For instance I want to flash OmegaROM v21 on my Samsung Galaxy S4 GT-i9505. OmegaROM v21 is a modified Samsung edition of Android 4.4.2 Kit Kat.

According to the information in the xda-developers forum, the ROM contains a new Knox enabled bootloader. As what I understand by reading the related related research thread in the xda-developers forum and the information provided by Samsung, this will have the following consequences:

  1. The bootloader will detect the unsigned Android kernel and because of that,
  2. The Knox warranty flag will be set to 1.
  3. On the boot screen it will be visible that the Knox warranty is void.
  4. It is not possible to reset the Knox warranty flag
  5. It is unlikely, that there will be a hack for resetting the Knox warranty flag because it is stored at a very low level, maybe in an eFuse or in the TrustZone of the ARM processor.
  6. I will not be able to flash an older ROM. (Why? Because it will need an old bootloader and the new one disallows that?)
  7. I will not be able to use Knox enabled apps.
  8. I will not be able to use Knox enabled infrastructure.
  9. I will not be able to use Knox enabled DRM.
  10. I will be able to flash new and modified / unsigned custom ROMs
  11. I will be able to use normal apps, infrastructure and DRM.

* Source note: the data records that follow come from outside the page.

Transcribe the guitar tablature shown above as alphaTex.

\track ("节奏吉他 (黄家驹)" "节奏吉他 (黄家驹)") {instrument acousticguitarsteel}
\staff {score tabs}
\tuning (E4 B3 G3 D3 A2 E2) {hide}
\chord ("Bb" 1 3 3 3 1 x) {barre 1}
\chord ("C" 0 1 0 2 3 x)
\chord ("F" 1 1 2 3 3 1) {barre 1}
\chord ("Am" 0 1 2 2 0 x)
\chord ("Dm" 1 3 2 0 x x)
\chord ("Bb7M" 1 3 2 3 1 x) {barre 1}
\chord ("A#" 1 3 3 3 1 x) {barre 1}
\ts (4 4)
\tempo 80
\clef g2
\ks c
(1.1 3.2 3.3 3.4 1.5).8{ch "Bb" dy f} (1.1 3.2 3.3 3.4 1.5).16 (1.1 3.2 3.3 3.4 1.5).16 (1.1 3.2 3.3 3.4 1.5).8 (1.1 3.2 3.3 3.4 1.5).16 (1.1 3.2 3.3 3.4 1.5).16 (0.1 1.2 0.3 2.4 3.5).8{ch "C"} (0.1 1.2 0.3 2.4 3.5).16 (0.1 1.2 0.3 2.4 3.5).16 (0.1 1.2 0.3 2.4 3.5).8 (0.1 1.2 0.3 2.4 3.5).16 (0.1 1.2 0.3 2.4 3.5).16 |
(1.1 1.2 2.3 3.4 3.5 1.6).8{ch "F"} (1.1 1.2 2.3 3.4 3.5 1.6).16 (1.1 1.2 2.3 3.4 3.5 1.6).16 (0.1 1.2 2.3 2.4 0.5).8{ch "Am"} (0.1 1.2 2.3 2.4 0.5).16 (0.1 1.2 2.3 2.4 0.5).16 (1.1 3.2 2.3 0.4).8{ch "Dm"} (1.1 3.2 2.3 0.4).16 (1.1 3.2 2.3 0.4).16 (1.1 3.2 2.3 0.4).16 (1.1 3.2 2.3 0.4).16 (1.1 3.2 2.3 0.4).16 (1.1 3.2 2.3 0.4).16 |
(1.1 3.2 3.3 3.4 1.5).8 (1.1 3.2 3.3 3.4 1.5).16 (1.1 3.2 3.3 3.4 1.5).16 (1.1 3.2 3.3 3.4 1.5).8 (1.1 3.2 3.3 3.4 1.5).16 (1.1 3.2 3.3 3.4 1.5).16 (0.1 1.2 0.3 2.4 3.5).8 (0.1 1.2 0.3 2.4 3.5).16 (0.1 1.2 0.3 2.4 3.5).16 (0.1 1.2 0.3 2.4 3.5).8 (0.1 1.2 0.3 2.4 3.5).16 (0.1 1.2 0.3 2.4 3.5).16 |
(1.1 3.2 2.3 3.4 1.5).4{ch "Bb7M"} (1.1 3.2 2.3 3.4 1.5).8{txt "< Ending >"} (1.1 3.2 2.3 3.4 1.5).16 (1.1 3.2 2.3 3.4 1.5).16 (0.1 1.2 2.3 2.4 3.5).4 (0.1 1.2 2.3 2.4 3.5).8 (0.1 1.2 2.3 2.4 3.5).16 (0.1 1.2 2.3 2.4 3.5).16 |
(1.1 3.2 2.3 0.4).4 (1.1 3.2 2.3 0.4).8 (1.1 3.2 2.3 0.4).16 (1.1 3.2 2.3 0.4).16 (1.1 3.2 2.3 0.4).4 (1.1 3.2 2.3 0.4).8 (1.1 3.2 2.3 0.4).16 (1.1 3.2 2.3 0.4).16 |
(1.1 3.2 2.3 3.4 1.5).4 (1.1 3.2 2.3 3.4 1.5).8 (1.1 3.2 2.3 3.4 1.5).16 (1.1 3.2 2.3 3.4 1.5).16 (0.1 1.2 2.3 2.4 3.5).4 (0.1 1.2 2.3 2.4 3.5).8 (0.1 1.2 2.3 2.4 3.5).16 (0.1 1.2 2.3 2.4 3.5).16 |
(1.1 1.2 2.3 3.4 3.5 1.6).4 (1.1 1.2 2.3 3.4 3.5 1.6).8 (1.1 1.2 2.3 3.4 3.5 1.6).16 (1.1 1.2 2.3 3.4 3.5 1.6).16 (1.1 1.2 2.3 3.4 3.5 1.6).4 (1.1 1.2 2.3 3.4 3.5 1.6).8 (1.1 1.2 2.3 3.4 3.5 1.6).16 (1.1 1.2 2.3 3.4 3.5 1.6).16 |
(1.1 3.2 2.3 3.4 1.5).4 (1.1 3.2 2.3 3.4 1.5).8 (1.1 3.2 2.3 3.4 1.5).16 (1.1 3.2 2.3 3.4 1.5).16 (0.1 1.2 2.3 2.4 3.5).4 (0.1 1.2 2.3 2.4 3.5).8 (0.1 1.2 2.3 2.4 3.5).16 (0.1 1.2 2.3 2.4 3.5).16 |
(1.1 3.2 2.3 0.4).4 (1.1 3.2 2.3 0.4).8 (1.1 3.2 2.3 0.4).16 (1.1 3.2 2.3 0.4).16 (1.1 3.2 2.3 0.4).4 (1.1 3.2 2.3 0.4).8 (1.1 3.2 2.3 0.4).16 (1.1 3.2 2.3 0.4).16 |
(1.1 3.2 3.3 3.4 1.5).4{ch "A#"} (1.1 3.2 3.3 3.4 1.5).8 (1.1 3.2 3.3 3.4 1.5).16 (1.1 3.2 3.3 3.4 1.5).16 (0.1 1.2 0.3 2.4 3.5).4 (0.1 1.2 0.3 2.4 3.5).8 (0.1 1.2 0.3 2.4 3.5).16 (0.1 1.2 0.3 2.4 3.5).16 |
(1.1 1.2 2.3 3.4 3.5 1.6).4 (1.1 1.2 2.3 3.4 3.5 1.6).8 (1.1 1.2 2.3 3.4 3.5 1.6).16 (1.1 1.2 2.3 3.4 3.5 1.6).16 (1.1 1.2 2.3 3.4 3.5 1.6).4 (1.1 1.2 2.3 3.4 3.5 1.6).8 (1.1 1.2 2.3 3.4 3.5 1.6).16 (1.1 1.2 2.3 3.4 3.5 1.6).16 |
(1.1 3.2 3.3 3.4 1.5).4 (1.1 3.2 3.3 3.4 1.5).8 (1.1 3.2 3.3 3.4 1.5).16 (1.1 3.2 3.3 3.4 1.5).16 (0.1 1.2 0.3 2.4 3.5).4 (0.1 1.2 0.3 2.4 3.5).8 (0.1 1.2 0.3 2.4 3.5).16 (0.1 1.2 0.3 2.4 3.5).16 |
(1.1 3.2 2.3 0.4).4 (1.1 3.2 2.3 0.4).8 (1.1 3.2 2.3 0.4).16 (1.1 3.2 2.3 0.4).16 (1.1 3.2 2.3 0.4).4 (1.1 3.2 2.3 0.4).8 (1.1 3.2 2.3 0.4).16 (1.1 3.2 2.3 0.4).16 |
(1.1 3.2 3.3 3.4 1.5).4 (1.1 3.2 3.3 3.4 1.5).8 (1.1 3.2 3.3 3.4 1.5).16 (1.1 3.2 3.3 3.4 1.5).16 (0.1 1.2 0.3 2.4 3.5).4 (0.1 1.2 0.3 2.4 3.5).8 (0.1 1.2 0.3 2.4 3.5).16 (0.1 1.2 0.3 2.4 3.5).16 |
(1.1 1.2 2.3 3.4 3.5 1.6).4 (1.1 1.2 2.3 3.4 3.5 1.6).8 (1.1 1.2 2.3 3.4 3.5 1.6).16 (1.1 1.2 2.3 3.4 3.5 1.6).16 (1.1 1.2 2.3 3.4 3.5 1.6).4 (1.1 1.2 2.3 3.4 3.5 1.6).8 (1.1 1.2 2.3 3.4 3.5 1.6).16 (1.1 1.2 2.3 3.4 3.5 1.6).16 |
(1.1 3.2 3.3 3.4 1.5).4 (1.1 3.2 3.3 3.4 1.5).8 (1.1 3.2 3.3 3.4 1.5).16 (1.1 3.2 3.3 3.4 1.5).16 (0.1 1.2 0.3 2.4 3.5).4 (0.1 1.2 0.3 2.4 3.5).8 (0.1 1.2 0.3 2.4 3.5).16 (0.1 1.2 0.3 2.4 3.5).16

Are my assumptions correct, and will I be able to use DRM based services like Spotify, Amazon Lovefilm, Google Play Music, etc?

1 Answer 1


From everything I've read about the "Knox enhanced boot loader" , and what is and isn't possible with it, all of your assumptions seem spot on. Another route you may want to try, is Safestrap. It's by far the safest method for installing custom Roms, as it bypasses the bootloader and there's no chance in tripping the Knox flag, unless you flash a Rom on the stock side. If you haven't heard of Safestrap, Just a quick Google search will point you to it.